[[ Supplied data open ]]
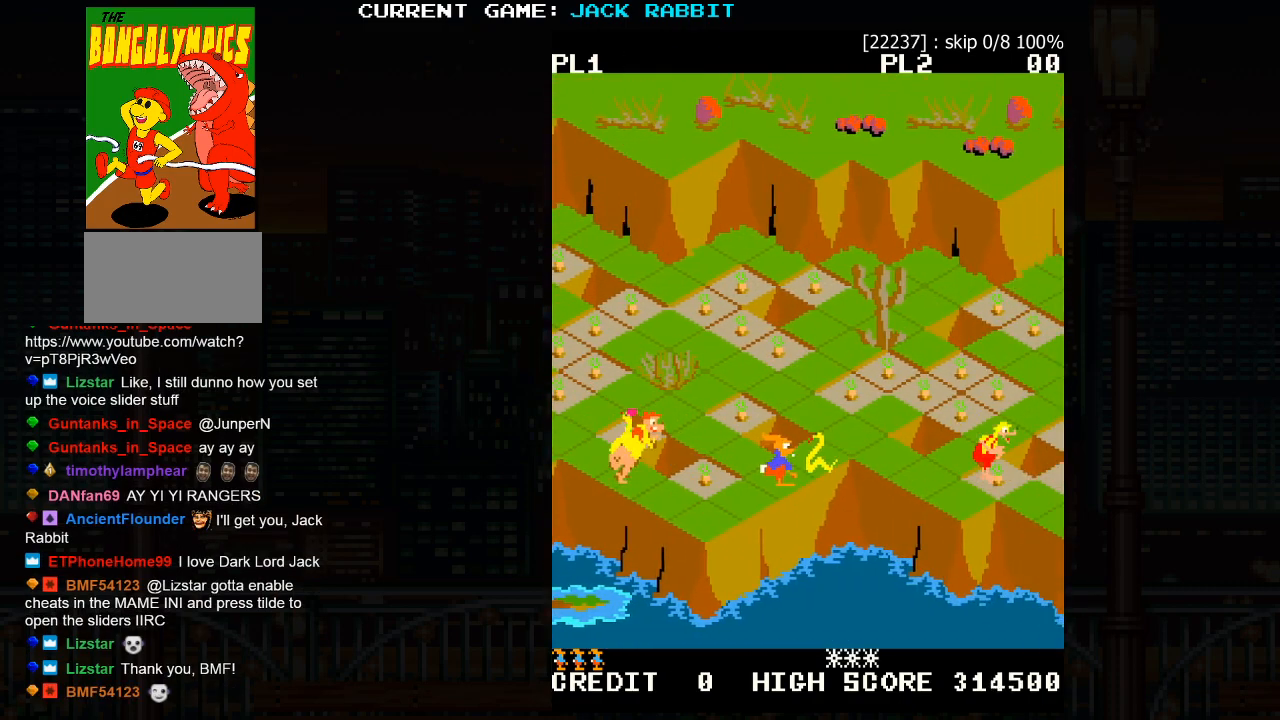
{"buttons": ["SQUARE"], "left_stick": "up-right", "events": []}
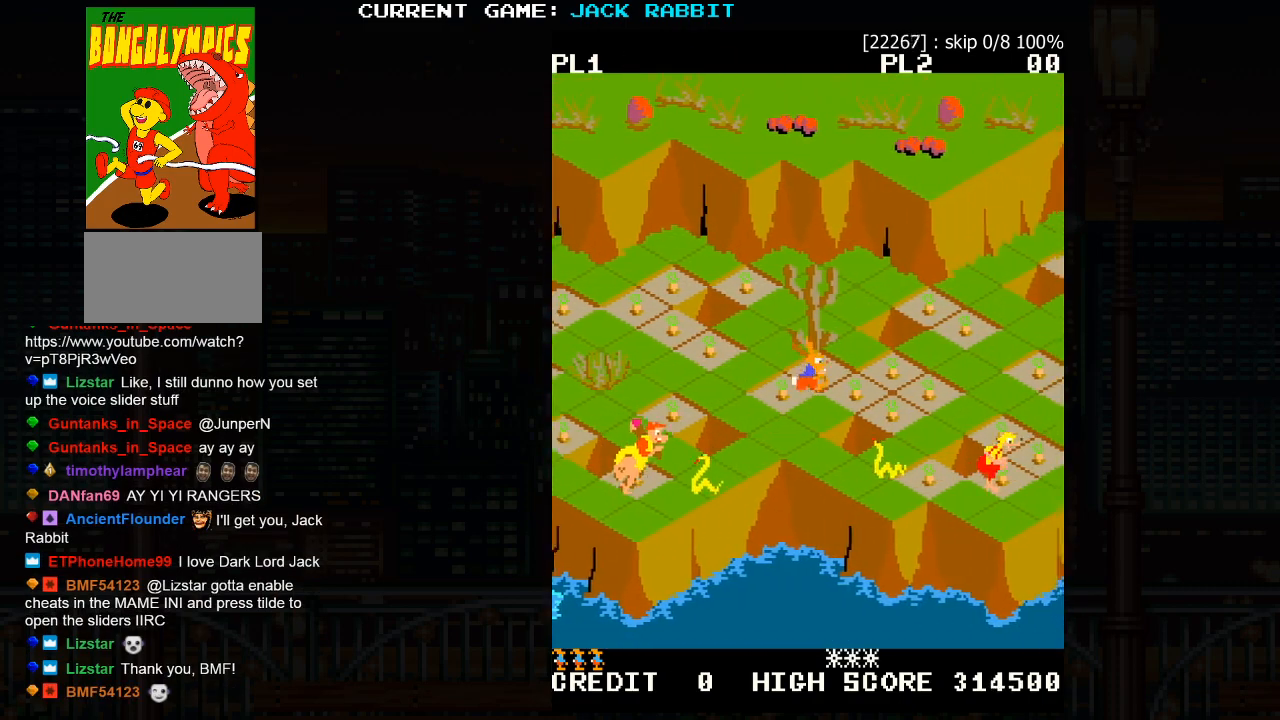
{"buttons": ["SQUARE"], "left_stick": "up-right", "events": []}
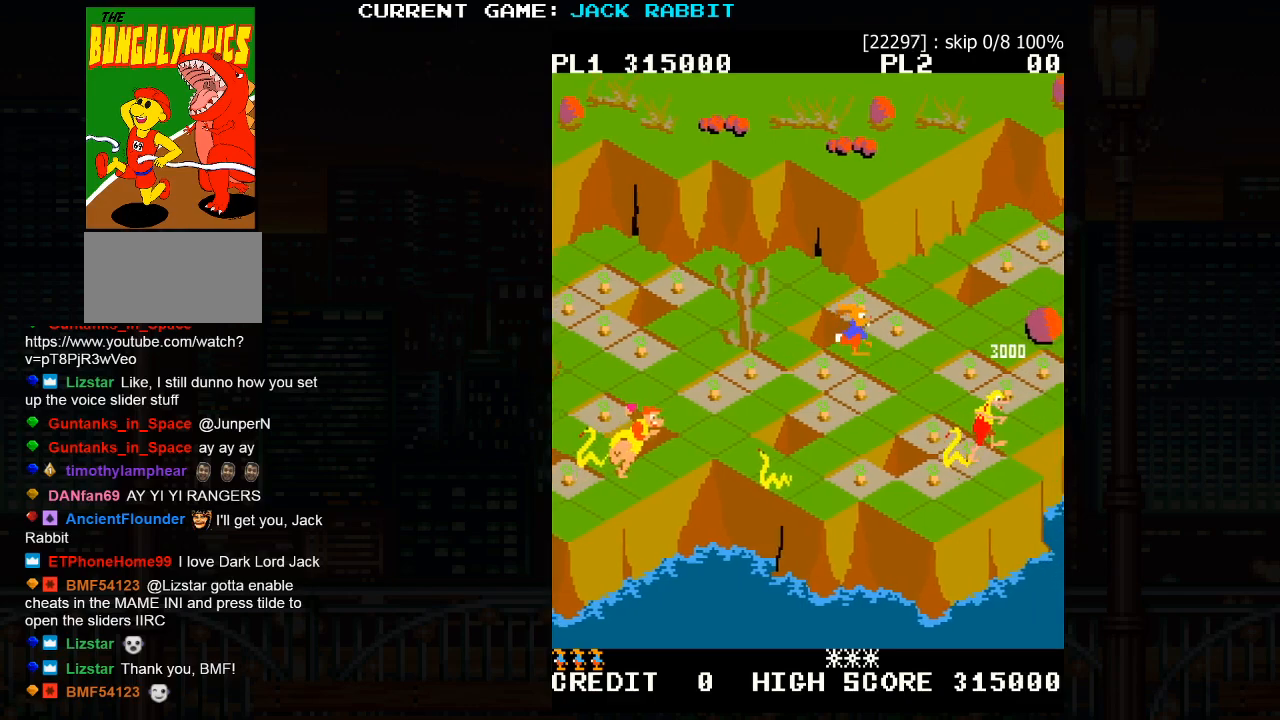
{"buttons": [], "left_stick": "center", "events": [[250, "SQUARE", "up"], [267, "left_stick", "center"]]}
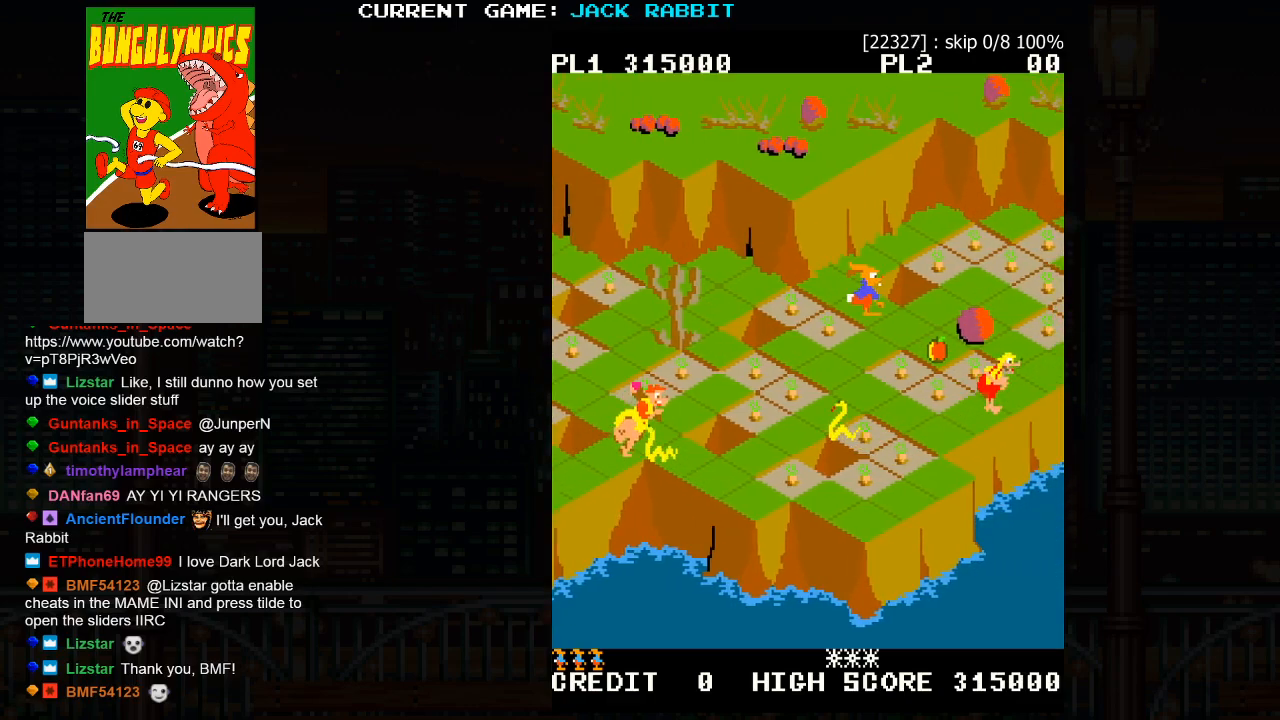
{"buttons": ["SQUARE"], "left_stick": "center", "events": [[167, "left_stick", "up-right"], [200, "SQUARE", "down"], [433, "left_stick", "center"]]}
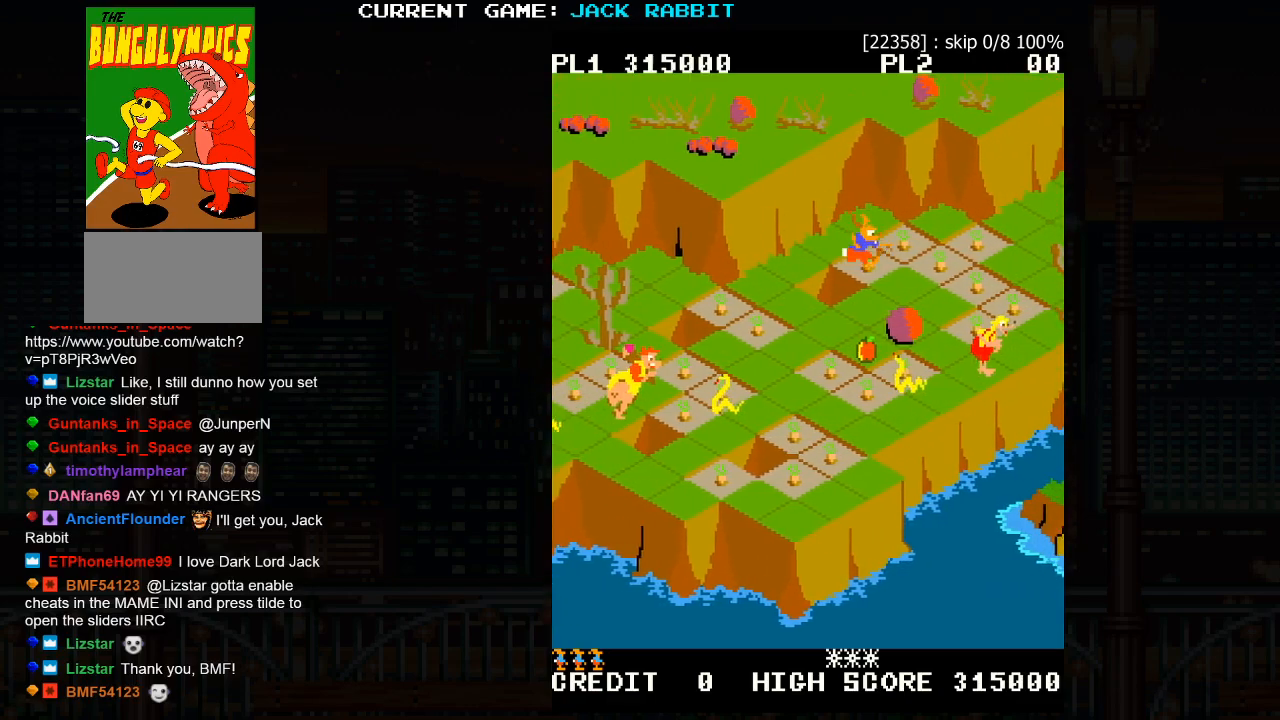
{"buttons": [], "left_stick": "right", "events": [[83, "left_stick", "up-right"], [250, "left_stick", "center"], [300, "SQUARE", "up"], [500, "left_stick", "right"]]}
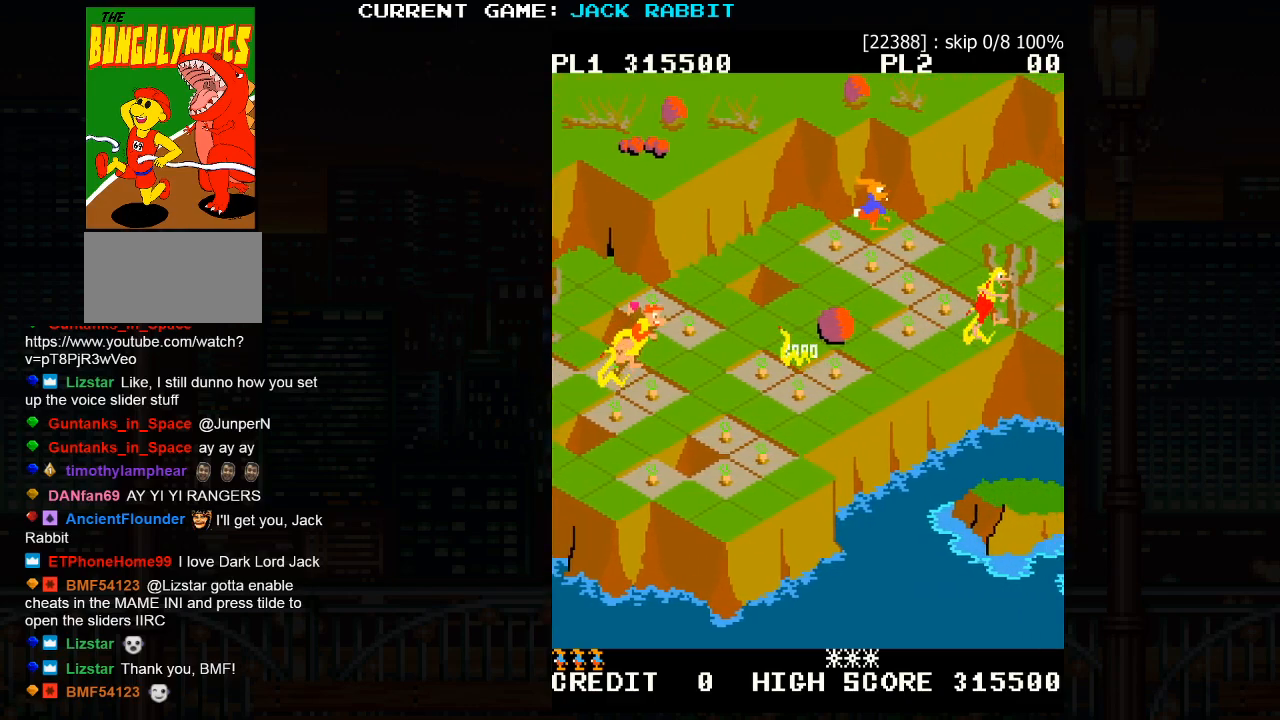
{"buttons": ["SQUARE"], "left_stick": "up-right", "events": [[17, "left_stick", "down-right"], [233, "left_stick", "center"], [383, "left_stick", "up-right"], [417, "SQUARE", "down"]]}
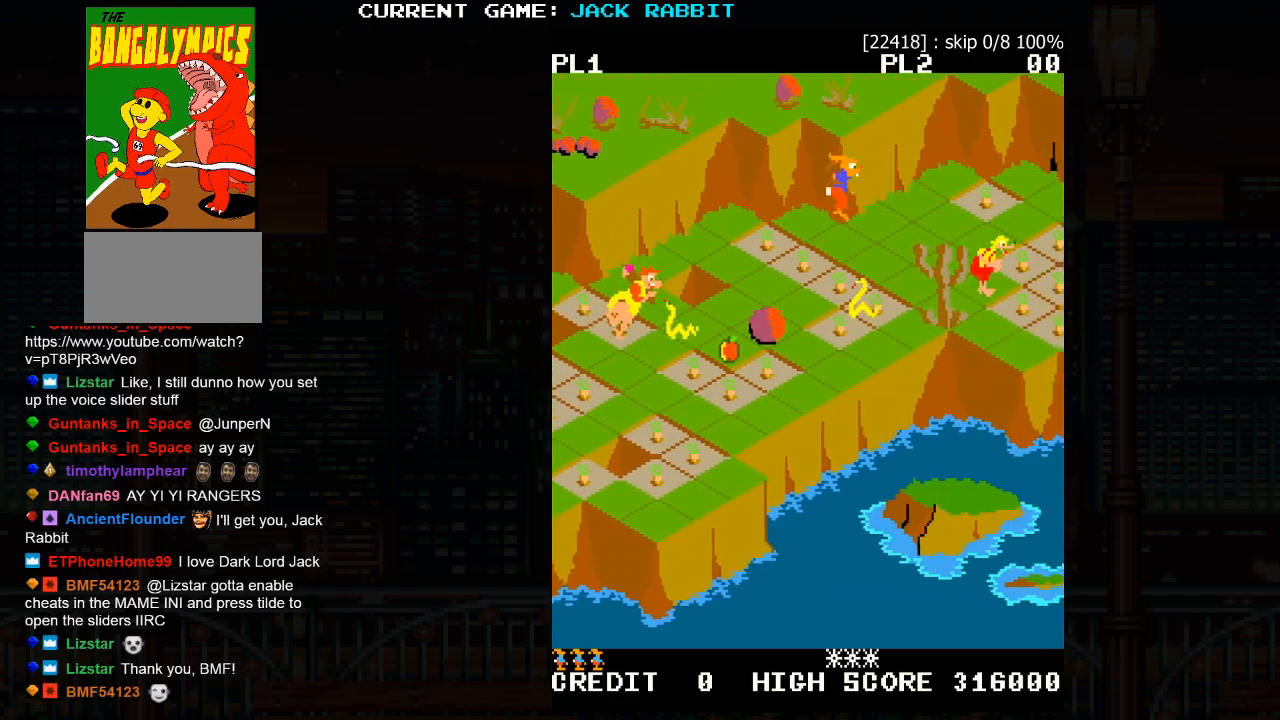
{"buttons": [], "left_stick": "center", "events": [[50, "left_stick", "center"], [267, "left_stick", "up-right"], [400, "SQUARE", "up"], [433, "left_stick", "center"]]}
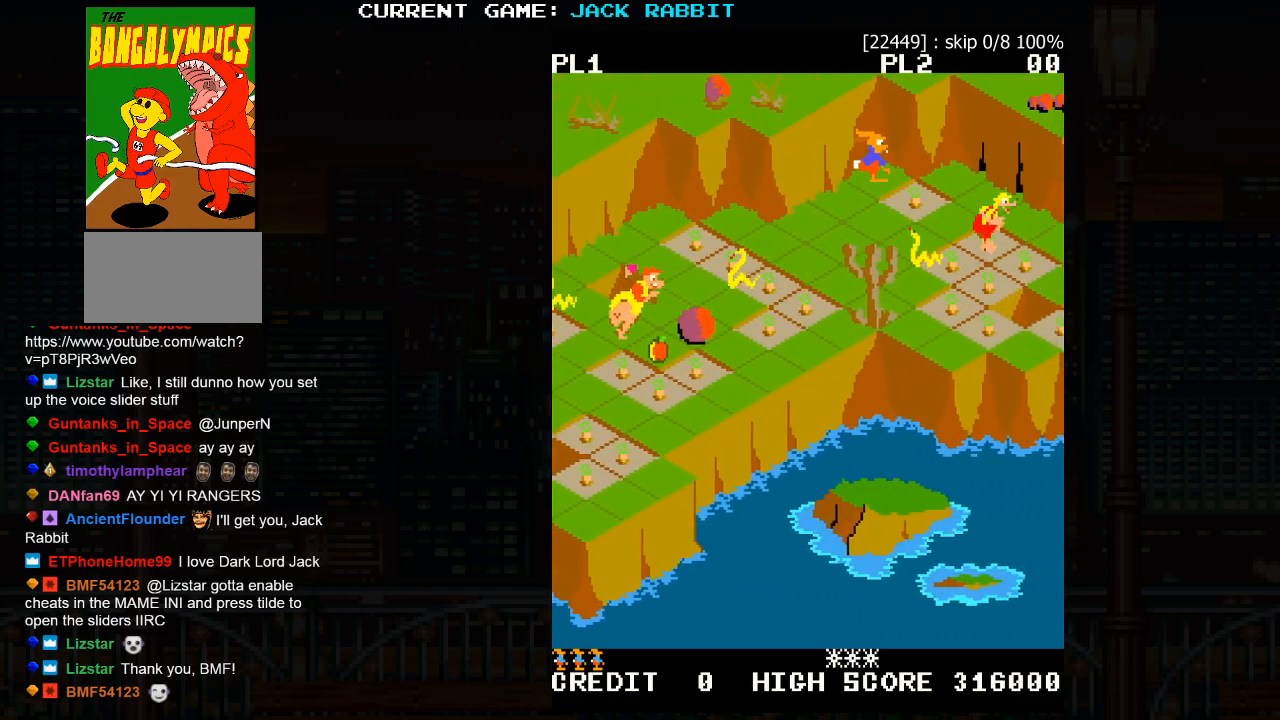
{"buttons": [], "left_stick": "down-right", "events": [[150, "left_stick", "down-right"]]}
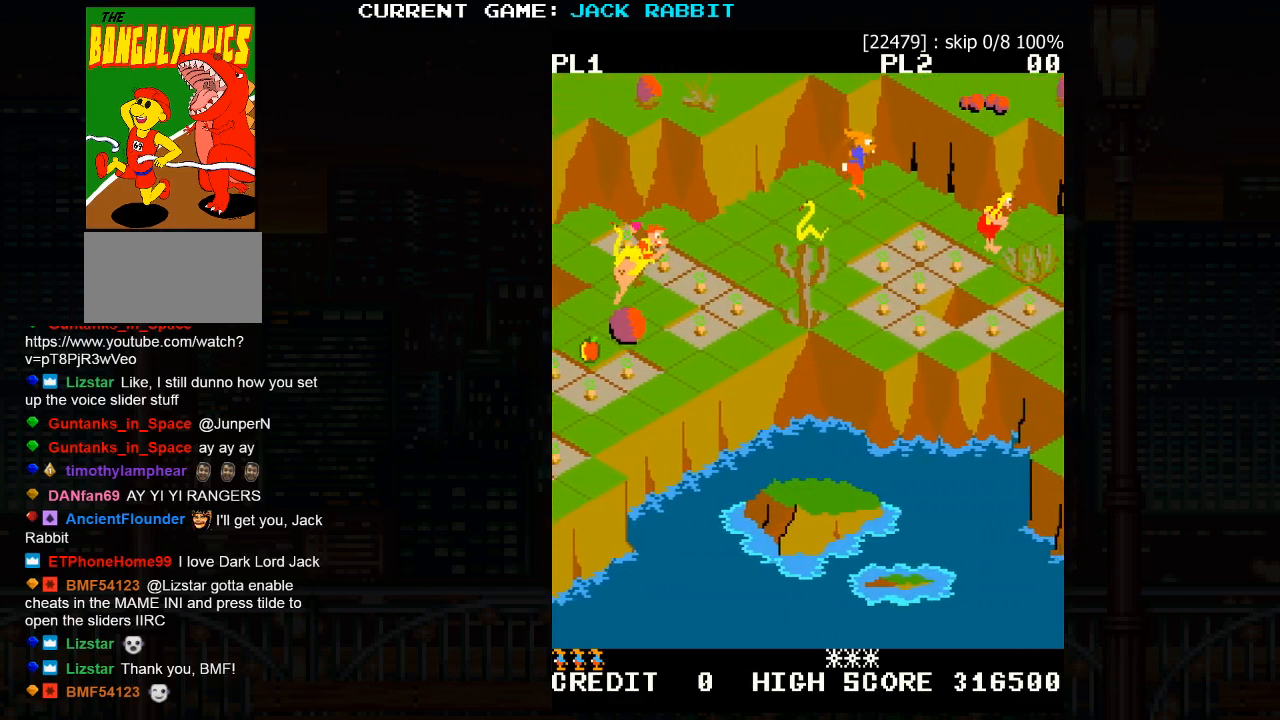
{"buttons": [], "left_stick": "center", "events": [[317, "left_stick", "center"]]}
[[ Supplied data closed ]]
Brief: Write every line of the data out again exactly, leaving out all images.

Solution to this task:
{"buttons": ["SQUARE"], "left_stick": "up-right", "events": []}
{"buttons": ["SQUARE"], "left_stick": "up-right", "events": []}
{"buttons": [], "left_stick": "center", "events": [[250, "SQUARE", "up"], [267, "left_stick", "center"]]}
{"buttons": ["SQUARE"], "left_stick": "center", "events": [[167, "left_stick", "up-right"], [200, "SQUARE", "down"], [433, "left_stick", "center"]]}
{"buttons": [], "left_stick": "right", "events": [[83, "left_stick", "up-right"], [250, "left_stick", "center"], [300, "SQUARE", "up"], [500, "left_stick", "right"]]}
{"buttons": ["SQUARE"], "left_stick": "up-right", "events": [[17, "left_stick", "down-right"], [233, "left_stick", "center"], [383, "left_stick", "up-right"], [417, "SQUARE", "down"]]}
{"buttons": [], "left_stick": "center", "events": [[50, "left_stick", "center"], [267, "left_stick", "up-right"], [400, "SQUARE", "up"], [433, "left_stick", "center"]]}
{"buttons": [], "left_stick": "down-right", "events": [[150, "left_stick", "down-right"]]}
{"buttons": [], "left_stick": "center", "events": [[317, "left_stick", "center"]]}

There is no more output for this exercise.